Not long after the statue was created, Burmese soldiers invaded Thailand. In a stroke of insight, the Golden Buddha was covered in stucco and glass to hide its value and keep it safe from the invaders.
Who would want a heavy, huge, Buddha statue made of sand and dirt?
The invaders came and went, the statue was spared, and everyone who knew the true nature of the Golden Buddha eventually died. Then, in the 1960s when the statue was being moved from one temple to another, it was dropped. The plaster cracked and a pure gold toe shined through Buddha’s dirty façade. The crack in the façade meant the jig was up. The Golden Buddha’s shiny, perfect nature was realized. It’s nature hadn’t changed; the people were fooled by the façade.

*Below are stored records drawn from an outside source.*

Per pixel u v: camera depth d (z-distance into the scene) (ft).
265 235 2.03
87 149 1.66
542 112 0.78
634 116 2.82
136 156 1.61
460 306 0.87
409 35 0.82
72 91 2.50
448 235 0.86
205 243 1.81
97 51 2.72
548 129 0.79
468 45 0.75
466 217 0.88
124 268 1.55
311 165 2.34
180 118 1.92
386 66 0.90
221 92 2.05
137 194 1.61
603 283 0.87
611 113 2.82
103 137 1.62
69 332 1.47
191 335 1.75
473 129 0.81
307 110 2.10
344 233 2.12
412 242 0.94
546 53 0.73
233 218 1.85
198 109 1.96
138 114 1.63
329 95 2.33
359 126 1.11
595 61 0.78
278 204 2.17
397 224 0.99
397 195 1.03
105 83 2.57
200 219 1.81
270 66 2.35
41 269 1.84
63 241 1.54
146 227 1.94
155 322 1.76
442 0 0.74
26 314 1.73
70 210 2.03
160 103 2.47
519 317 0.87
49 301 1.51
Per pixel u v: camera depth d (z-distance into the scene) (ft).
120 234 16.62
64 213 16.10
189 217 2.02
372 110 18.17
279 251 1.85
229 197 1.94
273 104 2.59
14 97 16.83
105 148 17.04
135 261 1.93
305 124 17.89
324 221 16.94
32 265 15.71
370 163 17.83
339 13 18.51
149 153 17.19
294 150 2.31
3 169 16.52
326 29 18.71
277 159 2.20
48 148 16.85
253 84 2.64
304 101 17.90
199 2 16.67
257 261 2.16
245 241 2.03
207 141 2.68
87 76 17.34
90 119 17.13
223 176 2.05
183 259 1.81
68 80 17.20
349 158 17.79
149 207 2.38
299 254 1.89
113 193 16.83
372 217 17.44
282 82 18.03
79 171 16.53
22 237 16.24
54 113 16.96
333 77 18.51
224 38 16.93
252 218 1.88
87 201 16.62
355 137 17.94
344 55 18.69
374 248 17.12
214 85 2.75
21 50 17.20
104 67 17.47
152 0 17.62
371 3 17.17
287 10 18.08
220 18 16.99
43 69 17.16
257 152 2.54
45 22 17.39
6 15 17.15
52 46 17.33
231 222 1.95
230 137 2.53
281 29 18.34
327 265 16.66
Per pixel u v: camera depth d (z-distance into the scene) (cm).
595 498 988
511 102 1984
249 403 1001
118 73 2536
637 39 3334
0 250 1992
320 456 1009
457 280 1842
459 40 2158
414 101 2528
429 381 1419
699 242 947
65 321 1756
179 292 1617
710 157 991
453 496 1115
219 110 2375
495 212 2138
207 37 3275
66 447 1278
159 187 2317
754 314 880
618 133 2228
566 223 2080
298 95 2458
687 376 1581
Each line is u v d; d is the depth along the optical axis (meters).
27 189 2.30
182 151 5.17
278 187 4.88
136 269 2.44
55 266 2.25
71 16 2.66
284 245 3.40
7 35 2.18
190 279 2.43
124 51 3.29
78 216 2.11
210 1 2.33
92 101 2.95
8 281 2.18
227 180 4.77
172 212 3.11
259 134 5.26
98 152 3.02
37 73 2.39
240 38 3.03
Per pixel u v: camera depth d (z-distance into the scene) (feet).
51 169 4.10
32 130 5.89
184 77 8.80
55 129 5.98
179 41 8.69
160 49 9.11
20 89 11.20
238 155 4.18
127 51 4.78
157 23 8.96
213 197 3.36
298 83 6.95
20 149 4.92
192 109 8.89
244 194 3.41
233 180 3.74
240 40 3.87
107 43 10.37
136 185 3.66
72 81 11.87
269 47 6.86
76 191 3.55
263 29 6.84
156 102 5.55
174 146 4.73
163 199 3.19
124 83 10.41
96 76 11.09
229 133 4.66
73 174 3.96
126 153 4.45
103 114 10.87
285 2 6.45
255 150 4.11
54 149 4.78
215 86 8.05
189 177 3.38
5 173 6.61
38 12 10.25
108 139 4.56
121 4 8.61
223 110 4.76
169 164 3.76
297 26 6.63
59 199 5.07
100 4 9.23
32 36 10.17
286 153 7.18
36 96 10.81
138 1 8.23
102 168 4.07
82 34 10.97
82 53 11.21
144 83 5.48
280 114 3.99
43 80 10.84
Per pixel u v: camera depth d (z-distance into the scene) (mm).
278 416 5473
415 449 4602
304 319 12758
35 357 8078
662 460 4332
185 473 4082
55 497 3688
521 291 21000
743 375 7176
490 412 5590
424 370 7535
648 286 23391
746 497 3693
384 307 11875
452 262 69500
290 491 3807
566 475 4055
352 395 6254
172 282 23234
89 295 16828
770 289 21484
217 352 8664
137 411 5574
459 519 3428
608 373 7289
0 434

When that scary event or early trauma happened to you, you retreated into your head. You looked away from yourself. You saw your stucco façade more and more, and your true nature less and less. You slowly but surely mistook the dirt and sand for who-you-are.
You slowly but surely forgot your true nature. As we do.
But nothing about who-you-are has ever actually changed. You’re as peaceful and connected to all of life as you’ve always been, you’ve just gotten into the habit of listening to your mind a little too closely. We mistake the stucco, the narrator, our conditioned, habitual, machine-like mind for who-we-are.